§ **Questions**:
(a) In the article on the Iran nuclear talks, to which country had Iran tentatively agreed to send much of its uranium stockpile?
(b) Write the next part of the article on the Iran nuclear talks, continuing after its final sentence.

LAUSANNE, Switzerland - With a negotiating deadline just two days away, Iranian officials on Sunday backed away from a critical element of a proposed nuclear agreement, saying they are no longer willing to ship their atomic fuel out of the country.

For months, Iran tentatively agreed that it would send a large portion of its stockpile of uranium to Russia, where it would not be accessible for use in any future weapons program. But on Sunday Iran's deputy foreign minister made a surprise comment to Iranian reporters, ruling out an agreement that involved giving up a stockpile that Iran has spent years and billions of dollars to amass.

"The export of stocks of enriched uranium is not in our program, and we do not intend sending them abroad," the official, Abbas Araqchi, told Iranian media, according to Agence France-Presse. "There is no question of sending the stocks abroad."

Western officials confirmed that Iran was balking at shipping the fuel out, but insisted that there were other ways of dealing with the material. Chief among those options, they said, was blending it into a more diluted form.

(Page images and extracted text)
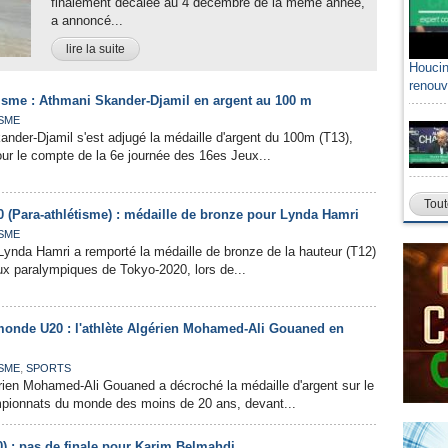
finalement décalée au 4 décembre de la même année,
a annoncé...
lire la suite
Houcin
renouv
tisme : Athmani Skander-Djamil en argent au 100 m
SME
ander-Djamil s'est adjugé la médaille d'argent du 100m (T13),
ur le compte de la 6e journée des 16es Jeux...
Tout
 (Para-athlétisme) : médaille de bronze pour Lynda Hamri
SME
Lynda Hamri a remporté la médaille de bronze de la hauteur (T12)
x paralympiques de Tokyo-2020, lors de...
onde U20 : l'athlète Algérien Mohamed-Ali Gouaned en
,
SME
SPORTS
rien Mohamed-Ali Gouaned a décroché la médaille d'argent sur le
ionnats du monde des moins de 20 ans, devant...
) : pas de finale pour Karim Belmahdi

* * *

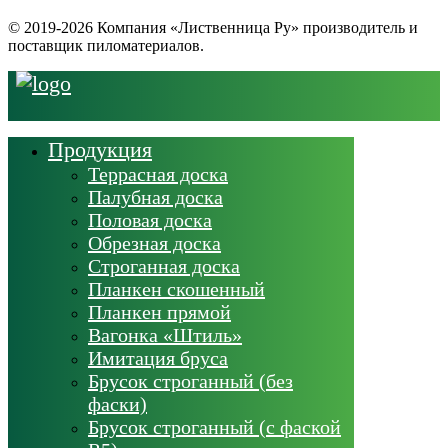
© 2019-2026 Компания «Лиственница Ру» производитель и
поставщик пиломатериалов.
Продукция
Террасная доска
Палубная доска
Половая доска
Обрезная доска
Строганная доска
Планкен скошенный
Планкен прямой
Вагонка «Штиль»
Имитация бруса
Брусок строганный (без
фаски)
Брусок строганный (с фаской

§ **Answers by task**:
(a) Russia

(b)
Depending on the technical details, that could make the process of enriching it for military use far more lengthy, or perhaps nearly impossible.

The revelation that Iran is now insisting on retaining the fuel raises a potential roadblock at a critical time in the talks. And for critics of the emerging deal in Congress, in Israel and in Sunni Arab nations like Saudi Arabia, the prospect of leaving large amounts of nuclear fuel in Iran, in any form, is bound to intensify the already substantial political opposition to any accord.

The Obama administration may be able to make a technical argument that the diluted fuel would not constitute a serious risk, particularly if it is regularly inspected. So far under an interim agreement negotiated in 2013, Iran has complied fully with a rigorous inspection process for the stockpiles of its fuel, the International Atomic Energy Agency has said.

But the development could give opponents another reason to object, adding it to a list of what they call concessions made by an administration in search of an agreement. If Iran ever bars the inspectors from the country, as North Korea did a dozen years ago, the international community would have no assurance about the fate of the fuel.

Nor has Iran answered long-standing questions about its suspected nuclear design and testing of components that could be used to detonate a warhead.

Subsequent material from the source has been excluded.